In the records below, find each line with the word "plant" and copy it.

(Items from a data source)
====================
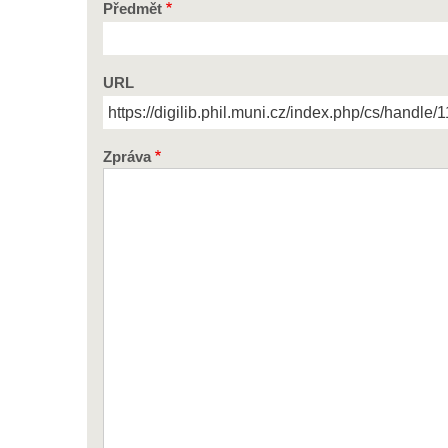
Předmět
URL
Zpráva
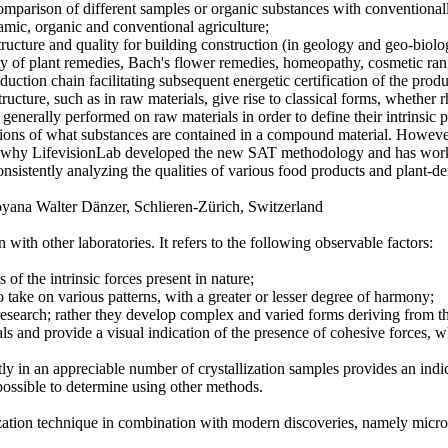
e comparison of different samples or organic substances with conventiona
namic, organic and conventional agriculture;
 structure and quality for building construction (in geology and geo-biolo
ity of plant remedies, Bach's flower remedies, homeopathy, cosmetic range
ction chain facilitating subsequent energetic certification of the produ
ructure, such as in raw materials, give rise to classical forms, whether
 generally performed on raw materials in order to define their intrinsic p
cations of what substances are contained in a compound material. However
is is why LifevisionLab developed the new SAT methodology and has worke
consistently analyzing the qualities of various food products and plant
oyana Walter Dänzer, Schlieren-Zürich, Switzerland
 with other laboratories. It refers to the following observable factors:
f the intrinsic forces present in nature;
to take on various patterns, with a greater or lesser degree of harmony;
research; rather they develop complex and varied forms deriving from th
ls and provide a visual indication of the presence of cohesive forces, 
y in an appreciable number of crystallization samples provides an indica
possible to determine using other methods.
lization technique in combination with modern discoveries, namely mic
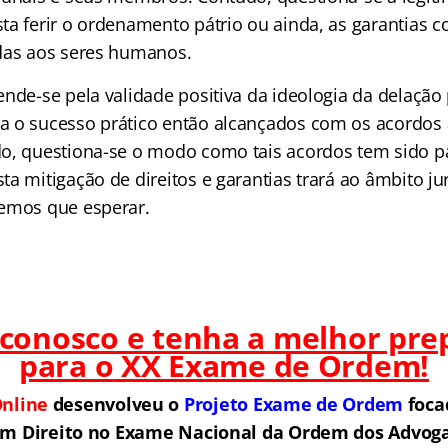
a ferir o ordenamento pátrio ou ainda, as garantias c
das aos seres humanos.
ende-se pela validade positiva da ideologia da delaçã
a o sucesso prático então alcançados com os acordos
o, questiona-se o modo como tais acordos tem sido p
a mitigação de direitos e garantias trará ao âmbito ju
emos que esperar.
 conosco e tenha a melhor pre
para o
XX Exame de Ordem!
nline
desenvolveu o
Projeto Exame de Ordem
f
o
ca
em Direito no Exame Nacional da Ordem dos Advogad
====================
> Completed exercise
ity of plant remedies, Bach's flower remedies, homeopathy, cosmetic range
consistently analyzing the qualities of various food products and plant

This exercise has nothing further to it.